A total of 202 levels were augmented in 147 patients. The most common levels augmented were T-12 (17%), L-1 (18%), and L-4 (10%). Analysis of 184 routine vertebral biopsies in 135 patients revealed that in 86 patients with presumed osteoporosis and no prior cancer diagnosis, 4 (4.7%) had a malignant VCF. In 20 known cancer patients presumed to be in remission, 2 (10%) had a malignant VCF. Routine vertebral biopsy returned an overall cancer diagnosis rate of 5.5% (6 of 109) when combining the 2 groups (patients with no prior history of cancer or cancer thought to be in remission). In these 6 patients, history, examination, laboratory tests, and preprocedure imaging all failed to suggest malignancy diagnosed at routine biopsy. Significant reductions in pain VAS and ODI scores were evident at Day 1 and were sustained at up to 1 year postoperatively (p < 0.001). They were not dependent on the level of fracture (T3–10, T11–L2, or L3–S1) (p > 0.05), number of levels treated (single level, 2 levels, or > 2 levels) (p > 0.05), or etiology of VCF (p > 0.05). The complication rate was 6% (9 of 147). There were 5 deaths, none of which were directly related to surgery.

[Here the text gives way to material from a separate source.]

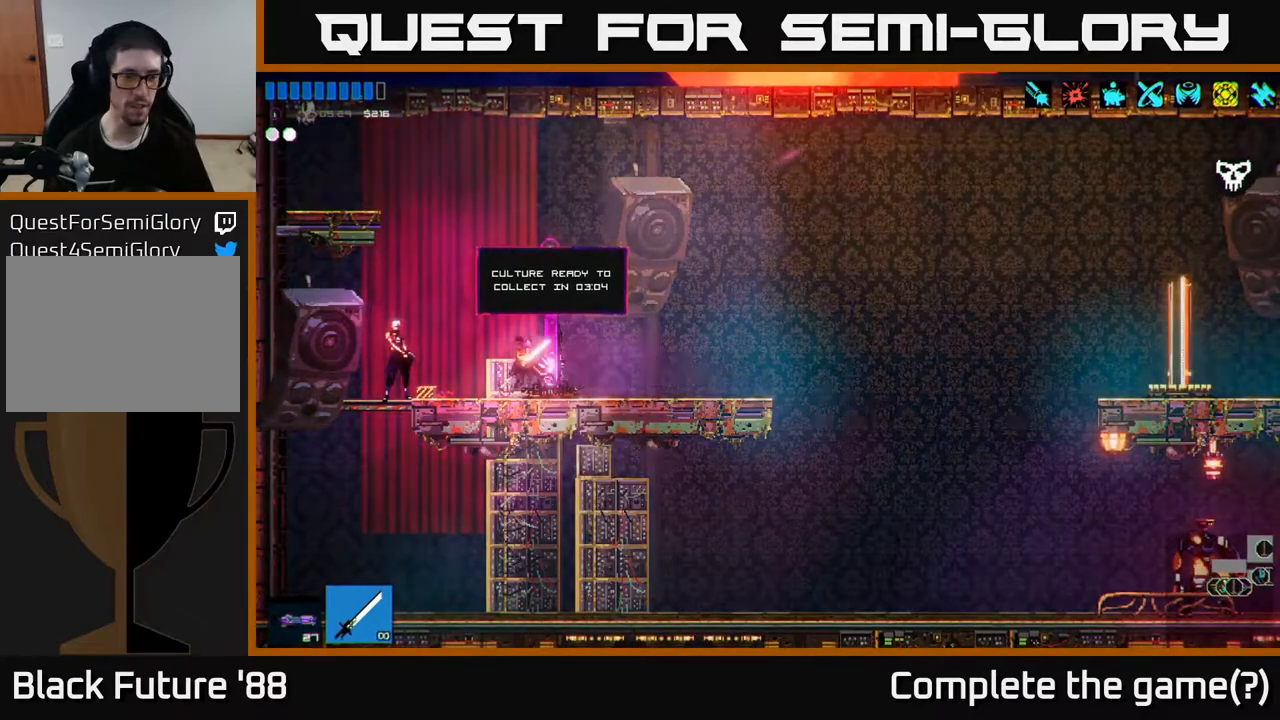
{"buttons": [], "left_stick": "right", "right_stick": "center", "events": [[200, "left_stick", "center"], [350, "left_stick", "right"]]}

Routine vertebral biopsy performed at vertebroplasty may demonstrate cancer-related VCFs in unsuspected patients with no previous cancer diagnosis or active malignancy in patients previously thought to be in remission. This early diagnosis of cancer or relapsed disease will play an important role in expediting patients' subsequent cancer management. In cases of multiple-level VCF, the authors advocate biopsy at each level to maximize the diagnostic yield from the specimens and to avoid missing a malignancy at a single level.